THE TASK: Apart from the images, every record below must be given again without alteration.
________________
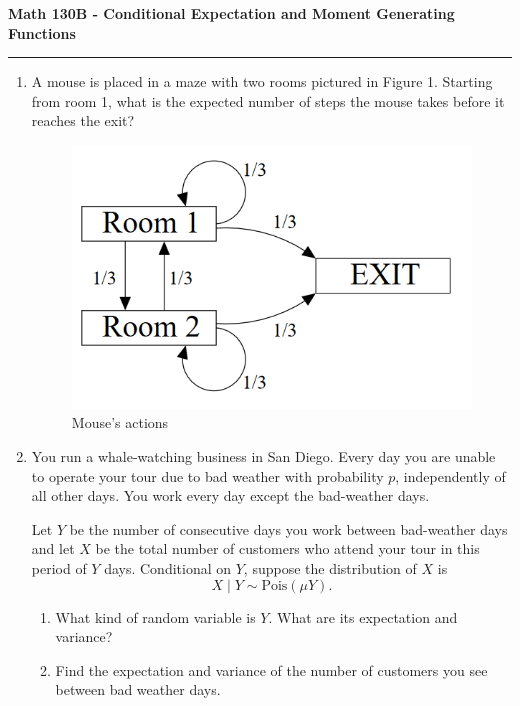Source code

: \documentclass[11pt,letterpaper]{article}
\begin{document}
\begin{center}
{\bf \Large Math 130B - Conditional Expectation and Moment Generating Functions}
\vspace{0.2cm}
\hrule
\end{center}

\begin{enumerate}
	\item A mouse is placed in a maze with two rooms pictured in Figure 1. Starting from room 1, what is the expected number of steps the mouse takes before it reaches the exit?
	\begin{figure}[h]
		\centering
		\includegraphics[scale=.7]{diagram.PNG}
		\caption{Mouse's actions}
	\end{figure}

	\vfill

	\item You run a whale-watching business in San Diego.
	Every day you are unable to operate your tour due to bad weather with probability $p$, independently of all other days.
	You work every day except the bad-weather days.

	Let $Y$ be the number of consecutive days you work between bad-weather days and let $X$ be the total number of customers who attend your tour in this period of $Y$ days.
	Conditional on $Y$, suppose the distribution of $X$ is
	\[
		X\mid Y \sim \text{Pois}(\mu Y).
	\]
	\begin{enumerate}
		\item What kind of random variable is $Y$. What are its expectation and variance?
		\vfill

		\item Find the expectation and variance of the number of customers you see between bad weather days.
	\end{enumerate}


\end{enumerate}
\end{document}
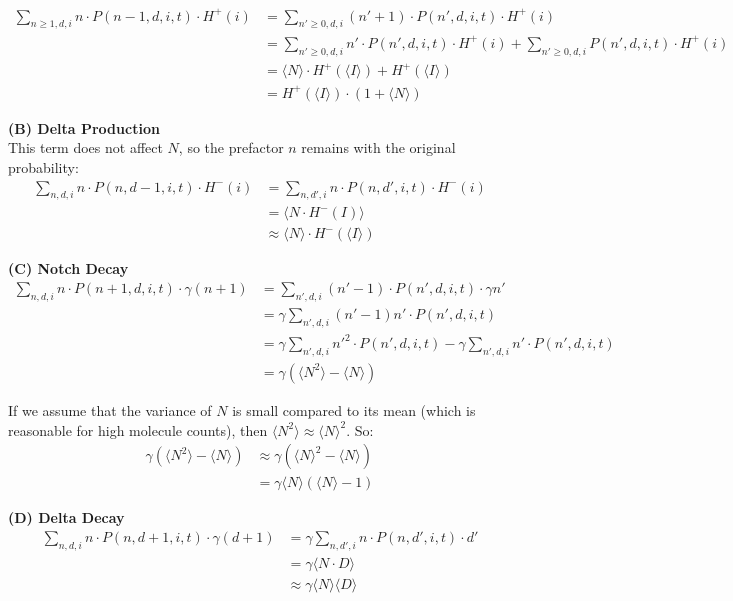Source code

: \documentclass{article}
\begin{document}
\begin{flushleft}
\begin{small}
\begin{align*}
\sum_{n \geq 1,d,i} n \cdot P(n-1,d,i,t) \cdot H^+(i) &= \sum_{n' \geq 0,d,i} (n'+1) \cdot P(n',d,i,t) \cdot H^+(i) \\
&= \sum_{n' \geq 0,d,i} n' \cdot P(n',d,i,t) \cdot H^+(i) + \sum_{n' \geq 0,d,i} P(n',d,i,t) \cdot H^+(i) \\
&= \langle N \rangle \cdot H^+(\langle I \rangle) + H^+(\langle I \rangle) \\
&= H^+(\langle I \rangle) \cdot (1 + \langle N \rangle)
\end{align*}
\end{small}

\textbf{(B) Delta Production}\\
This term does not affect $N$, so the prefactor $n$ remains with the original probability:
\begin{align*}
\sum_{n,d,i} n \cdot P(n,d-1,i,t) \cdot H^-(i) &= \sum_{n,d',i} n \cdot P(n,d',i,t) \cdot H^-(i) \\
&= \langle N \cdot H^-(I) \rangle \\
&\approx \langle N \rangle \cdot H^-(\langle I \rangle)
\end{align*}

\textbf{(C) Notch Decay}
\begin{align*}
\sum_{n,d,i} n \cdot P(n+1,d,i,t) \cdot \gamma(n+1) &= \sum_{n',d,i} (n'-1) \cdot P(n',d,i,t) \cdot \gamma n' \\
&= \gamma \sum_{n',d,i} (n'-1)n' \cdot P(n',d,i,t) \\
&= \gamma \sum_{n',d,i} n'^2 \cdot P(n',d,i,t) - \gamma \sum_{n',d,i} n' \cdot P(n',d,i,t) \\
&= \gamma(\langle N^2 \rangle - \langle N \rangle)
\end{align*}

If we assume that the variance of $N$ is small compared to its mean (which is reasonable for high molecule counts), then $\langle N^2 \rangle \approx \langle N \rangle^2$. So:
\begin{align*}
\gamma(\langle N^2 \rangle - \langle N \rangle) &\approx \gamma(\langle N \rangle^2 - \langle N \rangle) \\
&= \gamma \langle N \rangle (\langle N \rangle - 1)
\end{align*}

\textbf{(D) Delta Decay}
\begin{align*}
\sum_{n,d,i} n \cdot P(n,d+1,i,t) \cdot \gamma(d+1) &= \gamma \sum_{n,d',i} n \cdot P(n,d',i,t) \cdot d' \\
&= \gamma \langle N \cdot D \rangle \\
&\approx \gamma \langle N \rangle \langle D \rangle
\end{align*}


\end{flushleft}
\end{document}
________________
RESULT OF THE TASK:
Source code

: \documentclass[11pt,letterpaper]{article}
\begin{document}
\begin{center}
{\bf \Large Math 130B - Conditional Expectation and Moment Generating Functions}
\vspace{0.2cm}
\hrule
\end{center}

\begin{enumerate}
	\item A mouse is placed in a maze with two rooms pictured in Figure 1. Starting from room 1, what is the expected number of steps the mouse takes before it reaches the exit?
	\begin{figure}[h]
		\centering
		\includegraphics[scale=.7]{diagram.PNG}
		\caption{Mouse's actions}
	\end{figure}

	\vfill

	\item You run a whale-watching business in San Diego.
	Every day you are unable to operate your tour due to bad weather with probability $p$, independently of all other days.
	You work every day except the bad-weather days.

	Let $Y$ be the number of consecutive days you work between bad-weather days and let $X$ be the total number of customers who attend your tour in this period of $Y$ days.
	Conditional on $Y$, suppose the distribution of $X$ is
	\[
		X\mid Y \sim \text{Pois}(\mu Y).
	\]
	\begin{enumerate}
		\item What kind of random variable is $Y$. What are its expectation and variance?
		\vfill

		\item Find the expectation and variance of the number of customers you see between bad weather days.
	\end{enumerate}


\end{enumerate}
\end{document}
Source code

: \documentclass{article}
\begin{document}
\begin{flushleft}
\begin{small}
\begin{align*}
\sum_{n \geq 1,d,i} n \cdot P(n-1,d,i,t) \cdot H^+(i) &= \sum_{n' \geq 0,d,i} (n'+1) \cdot P(n',d,i,t) \cdot H^+(i) \\
&= \sum_{n' \geq 0,d,i} n' \cdot P(n',d,i,t) \cdot H^+(i) + \sum_{n' \geq 0,d,i} P(n',d,i,t) \cdot H^+(i) \\
&= \langle N \rangle \cdot H^+(\langle I \rangle) + H^+(\langle I \rangle) \\
&= H^+(\langle I \rangle) \cdot (1 + \langle N \rangle)
\end{align*}
\end{small}

\textbf{(B) Delta Production}\\
This term does not affect $N$, so the prefactor $n$ remains with the original probability:
\begin{align*}
\sum_{n,d,i} n \cdot P(n,d-1,i,t) \cdot H^-(i) &= \sum_{n,d',i} n \cdot P(n,d',i,t) \cdot H^-(i) \\
&= \langle N \cdot H^-(I) \rangle \\
&\approx \langle N \rangle \cdot H^-(\langle I \rangle)
\end{align*}

\textbf{(C) Notch Decay}
\begin{align*}
\sum_{n,d,i} n \cdot P(n+1,d,i,t) \cdot \gamma(n+1) &= \sum_{n',d,i} (n'-1) \cdot P(n',d,i,t) \cdot \gamma n' \\
&= \gamma \sum_{n',d,i} (n'-1)n' \cdot P(n',d,i,t) \\
&= \gamma \sum_{n',d,i} n'^2 \cdot P(n',d,i,t) - \gamma \sum_{n',d,i} n' \cdot P(n',d,i,t) \\
&= \gamma(\langle N^2 \rangle - \langle N \rangle)
\end{align*}

If we assume that the variance of $N$ is small compared to its mean (which is reasonable for high molecule counts), then $\langle N^2 \rangle \approx \langle N \rangle^2$. So:
\begin{align*}
\gamma(\langle N^2 \rangle - \langle N \rangle) &\approx \gamma(\langle N \rangle^2 - \langle N \rangle) \\
&= \gamma \langle N \rangle (\langle N \rangle - 1)
\end{align*}

\textbf{(D) Delta Decay}
\begin{align*}
\sum_{n,d,i} n \cdot P(n,d+1,i,t) \cdot \gamma(d+1) &= \gamma \sum_{n,d',i} n \cdot P(n,d',i,t) \cdot d' \\
&= \gamma \langle N \cdot D \rangle \\
&\approx \gamma \langle N \rangle \langle D \rangle
\end{align*}


\end{flushleft}
\end{document}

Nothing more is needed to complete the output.